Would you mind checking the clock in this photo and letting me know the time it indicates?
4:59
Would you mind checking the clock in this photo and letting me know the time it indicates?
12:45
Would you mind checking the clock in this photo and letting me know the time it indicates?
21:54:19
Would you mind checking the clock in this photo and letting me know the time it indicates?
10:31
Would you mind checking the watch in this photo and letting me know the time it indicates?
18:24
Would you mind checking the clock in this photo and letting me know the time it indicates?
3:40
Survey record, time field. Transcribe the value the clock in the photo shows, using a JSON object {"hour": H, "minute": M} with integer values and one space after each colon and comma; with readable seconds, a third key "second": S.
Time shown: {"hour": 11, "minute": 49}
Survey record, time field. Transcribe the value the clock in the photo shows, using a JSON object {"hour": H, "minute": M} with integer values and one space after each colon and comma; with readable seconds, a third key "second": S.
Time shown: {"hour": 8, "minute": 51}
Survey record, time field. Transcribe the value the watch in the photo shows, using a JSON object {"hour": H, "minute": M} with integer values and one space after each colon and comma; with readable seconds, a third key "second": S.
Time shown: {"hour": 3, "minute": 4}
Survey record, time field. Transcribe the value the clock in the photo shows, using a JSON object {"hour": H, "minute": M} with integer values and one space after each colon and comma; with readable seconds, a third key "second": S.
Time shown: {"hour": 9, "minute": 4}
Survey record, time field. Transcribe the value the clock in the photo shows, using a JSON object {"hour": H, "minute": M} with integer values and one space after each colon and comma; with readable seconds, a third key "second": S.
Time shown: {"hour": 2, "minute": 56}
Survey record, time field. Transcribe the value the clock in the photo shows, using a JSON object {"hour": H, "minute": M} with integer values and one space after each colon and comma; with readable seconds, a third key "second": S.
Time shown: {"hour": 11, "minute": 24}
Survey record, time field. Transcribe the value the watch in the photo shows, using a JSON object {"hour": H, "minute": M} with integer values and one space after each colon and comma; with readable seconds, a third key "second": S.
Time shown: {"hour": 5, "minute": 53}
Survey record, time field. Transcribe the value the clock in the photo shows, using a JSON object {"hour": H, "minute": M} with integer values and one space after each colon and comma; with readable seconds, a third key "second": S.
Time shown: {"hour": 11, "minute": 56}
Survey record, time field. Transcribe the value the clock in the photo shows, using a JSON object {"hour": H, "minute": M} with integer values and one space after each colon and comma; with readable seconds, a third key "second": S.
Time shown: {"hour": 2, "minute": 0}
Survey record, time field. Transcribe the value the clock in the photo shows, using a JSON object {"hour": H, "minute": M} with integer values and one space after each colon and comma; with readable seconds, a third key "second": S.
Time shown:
..............................
**Task brief:**
Find each line in the rows above that contains the string "shown" and copy those lines out in full. The match is case-sensitive.

**The solution:**
Time shown: {"hour": 11, "minute": 49}
Time shown: {"hour": 8, "minute": 51}
Time shown: {"hour": 3, "minute": 4}
Time shown: {"hour": 9, "minute": 4}
Time shown: {"hour": 2, "minute": 56}
Time shown: {"hour": 11, "minute": 24}
Time shown: {"hour": 5, "minute": 53}
Time shown: {"hour": 11, "minute": 56}
Time shown: {"hour": 2, "minute": 0}
Time shown:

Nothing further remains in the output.